- [Esercizio]: Prosegui il testo sulla burrata a partire dalla sua ultima frase.

- [Testo fornito]:
----------

Infinite specialità, sia dolci che salate, caratterizzano e rendono unico il patrimonio gastronomico del Sud Italia: dalla pizza, al babà, dalla torta caprese, tipica napoletana, al pasticciotto pugliese, fino ad arrivare ai dolci calabresi e siciliani: un trionfo di gusto e colori. Non finisce qui. Elencarli tutti, uno per uno, sarebbe impossibile!
Da non trascurare, le nostre prelibatezze casearie sono uniche e invidiate in tutto il mondo, e una di queste è senza dubbio la burrata, prodotta nella bellissima Puglia. Solo a guardarla stimola l’appetito e fa venire l’acquolina in bocca!
Originaria di Andria e diffusa soprattutto nella subregione pugliese delle Murge, potrebbe essere confusa, erroneamente e a prima vista, con la mozzarella, il formaggio campano più tipico e conosciuto. La burrata è un tipo di mozzarella di latte vaccino, farcita all’interno con un ripieno chiamato stracciatella, che altro non è che un impasto di panna e mozzarella tagliata a pezzetti.
Quanto alle origini, si dice sia stato inventato nell’anno 1956 presso l’azienda agricola “Piana Padula”, nei pressi di Castel del Monte (zona riservata alla lavorazione della Manteca, formaggi a pasta filata stagionati, farciti al loro interno). Chi è stato l’ideatore di questo capolavoro? Il merito va a Lorenzo Bianchino, che ha cercato un modo per riciclare gli avanzi della pasta filata dalla lavorazione delle mozzarelle, unendoli ad una sorta di panna fresca. Nel frattempo ha modellato una specie di “cestino” con la pasta filata e con la tecnica del “collo di bottiglia” ha dato la classica forma del caciocavallo. Nasce così la prelibatezza che oggi delizia i nostri palati. Non a caso, il suo gusto e la sua particolarità hanno avuto un successo immediato non solo in Italia ma in tutto il mondo!

----------

(Voci della raccolta)
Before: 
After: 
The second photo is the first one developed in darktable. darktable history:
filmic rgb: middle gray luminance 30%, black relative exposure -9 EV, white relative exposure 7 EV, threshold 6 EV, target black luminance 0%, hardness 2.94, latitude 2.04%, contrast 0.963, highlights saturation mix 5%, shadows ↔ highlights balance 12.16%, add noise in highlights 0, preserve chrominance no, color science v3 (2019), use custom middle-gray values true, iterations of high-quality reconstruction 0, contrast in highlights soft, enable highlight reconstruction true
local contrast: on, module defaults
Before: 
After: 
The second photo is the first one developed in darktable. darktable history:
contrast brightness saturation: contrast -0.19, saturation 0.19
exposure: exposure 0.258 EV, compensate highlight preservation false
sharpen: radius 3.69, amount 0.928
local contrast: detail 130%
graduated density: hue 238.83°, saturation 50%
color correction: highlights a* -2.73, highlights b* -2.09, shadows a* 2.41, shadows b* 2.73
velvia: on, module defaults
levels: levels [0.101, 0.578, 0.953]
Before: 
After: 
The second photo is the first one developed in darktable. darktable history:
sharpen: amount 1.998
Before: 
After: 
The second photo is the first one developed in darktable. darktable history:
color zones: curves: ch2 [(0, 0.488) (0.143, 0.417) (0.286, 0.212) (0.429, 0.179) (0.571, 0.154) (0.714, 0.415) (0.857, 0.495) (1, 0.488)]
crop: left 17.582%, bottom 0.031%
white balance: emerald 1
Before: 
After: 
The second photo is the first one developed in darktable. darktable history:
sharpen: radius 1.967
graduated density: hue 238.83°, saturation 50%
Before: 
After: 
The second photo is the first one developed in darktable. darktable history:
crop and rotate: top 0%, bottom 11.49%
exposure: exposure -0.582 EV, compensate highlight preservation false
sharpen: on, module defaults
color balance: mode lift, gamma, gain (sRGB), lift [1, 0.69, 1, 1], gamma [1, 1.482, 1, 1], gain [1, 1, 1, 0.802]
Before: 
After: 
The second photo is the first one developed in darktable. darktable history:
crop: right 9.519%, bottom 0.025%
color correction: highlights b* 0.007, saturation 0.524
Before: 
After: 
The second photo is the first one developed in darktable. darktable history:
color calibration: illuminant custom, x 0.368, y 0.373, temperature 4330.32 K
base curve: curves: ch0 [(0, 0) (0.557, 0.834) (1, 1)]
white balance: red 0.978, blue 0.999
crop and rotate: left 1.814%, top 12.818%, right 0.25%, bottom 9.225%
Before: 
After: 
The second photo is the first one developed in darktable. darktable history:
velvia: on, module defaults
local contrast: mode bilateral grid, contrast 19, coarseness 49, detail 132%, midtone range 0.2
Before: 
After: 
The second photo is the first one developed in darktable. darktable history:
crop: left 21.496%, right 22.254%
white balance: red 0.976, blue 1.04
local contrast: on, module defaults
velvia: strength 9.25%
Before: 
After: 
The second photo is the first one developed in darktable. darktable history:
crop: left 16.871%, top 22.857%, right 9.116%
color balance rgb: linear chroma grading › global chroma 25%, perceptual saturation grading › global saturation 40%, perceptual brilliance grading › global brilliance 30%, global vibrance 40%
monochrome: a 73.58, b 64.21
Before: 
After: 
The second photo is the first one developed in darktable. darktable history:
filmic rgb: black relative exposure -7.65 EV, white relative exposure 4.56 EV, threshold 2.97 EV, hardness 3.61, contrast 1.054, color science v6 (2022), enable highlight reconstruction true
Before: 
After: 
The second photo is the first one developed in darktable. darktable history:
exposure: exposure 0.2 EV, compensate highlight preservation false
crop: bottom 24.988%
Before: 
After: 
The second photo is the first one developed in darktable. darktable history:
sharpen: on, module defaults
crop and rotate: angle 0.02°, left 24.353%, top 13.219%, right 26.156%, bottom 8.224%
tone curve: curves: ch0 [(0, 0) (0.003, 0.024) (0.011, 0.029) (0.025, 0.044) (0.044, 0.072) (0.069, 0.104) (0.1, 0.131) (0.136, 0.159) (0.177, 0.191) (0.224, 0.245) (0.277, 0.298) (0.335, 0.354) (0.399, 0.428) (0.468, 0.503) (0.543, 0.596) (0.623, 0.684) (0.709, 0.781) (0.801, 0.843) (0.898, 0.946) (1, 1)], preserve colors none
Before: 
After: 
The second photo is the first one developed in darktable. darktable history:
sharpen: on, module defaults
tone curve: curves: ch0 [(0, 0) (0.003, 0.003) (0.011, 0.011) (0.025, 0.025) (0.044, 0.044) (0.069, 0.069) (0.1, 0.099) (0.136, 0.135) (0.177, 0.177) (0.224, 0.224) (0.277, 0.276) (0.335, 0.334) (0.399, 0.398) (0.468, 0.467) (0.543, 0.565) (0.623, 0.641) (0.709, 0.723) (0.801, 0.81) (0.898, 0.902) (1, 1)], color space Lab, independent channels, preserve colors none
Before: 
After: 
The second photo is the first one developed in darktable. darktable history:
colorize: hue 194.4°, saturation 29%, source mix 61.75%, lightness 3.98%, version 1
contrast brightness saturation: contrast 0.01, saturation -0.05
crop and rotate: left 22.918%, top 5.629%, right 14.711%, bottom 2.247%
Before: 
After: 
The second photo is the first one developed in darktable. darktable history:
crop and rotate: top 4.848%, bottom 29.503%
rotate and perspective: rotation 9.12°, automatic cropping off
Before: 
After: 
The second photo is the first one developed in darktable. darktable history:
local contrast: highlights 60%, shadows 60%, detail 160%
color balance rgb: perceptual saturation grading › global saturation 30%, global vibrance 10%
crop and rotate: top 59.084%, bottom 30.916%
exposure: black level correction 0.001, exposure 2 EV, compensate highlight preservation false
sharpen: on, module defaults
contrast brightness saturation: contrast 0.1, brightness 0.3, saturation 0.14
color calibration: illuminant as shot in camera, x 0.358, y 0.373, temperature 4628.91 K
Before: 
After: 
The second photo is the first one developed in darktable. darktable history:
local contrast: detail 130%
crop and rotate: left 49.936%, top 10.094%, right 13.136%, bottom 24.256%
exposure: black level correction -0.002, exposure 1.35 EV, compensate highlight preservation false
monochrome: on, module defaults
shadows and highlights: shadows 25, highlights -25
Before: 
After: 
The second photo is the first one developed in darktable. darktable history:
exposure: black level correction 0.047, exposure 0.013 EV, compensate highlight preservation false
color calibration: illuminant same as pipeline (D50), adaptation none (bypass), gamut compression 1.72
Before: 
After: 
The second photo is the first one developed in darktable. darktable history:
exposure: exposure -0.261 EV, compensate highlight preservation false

----------

- [Risposta]:
La lavorazione della burrata richiede passaggi ben pianificati e precisi e non richiede l’utilizzo di macchinari; tutto avviene manualmente. Il primo passo è filtrare il latte vaccino, che viene poi pastorizzato. Attraverso l’innesto naturale di siero di latte si passa alla fase di acidificazione di gran parte della lavorazione del giorno precedente, eseguita rigorosamente a temperatura ambiente.
La coagulazione avviene entro circa mezz’ora; si scalda il latte ad una temperatura massima di 35 gradi e si aggiunge il caglio di vitello. Quindi, con l’ausilio di un preferibile perno d’acciaio, si rompe la cagliata ottenendo dei piccoli granelli. Dopo la sedimentazione, la cagliata viene adagiata su superfici di acciaio e lasciata maturare per un tempo variabile, che va dalle 2 alle 4 ore. Quindi, tuffate in acqua salata a circa 85/90 gradi e iniziate a modellare, dando la classica forma a sfera. All’interno vengono inseriti gli avanzi della pasta e della crema che vengono accuratamente sigillati. Infine, immergere in acqua fredda per mezz’ora.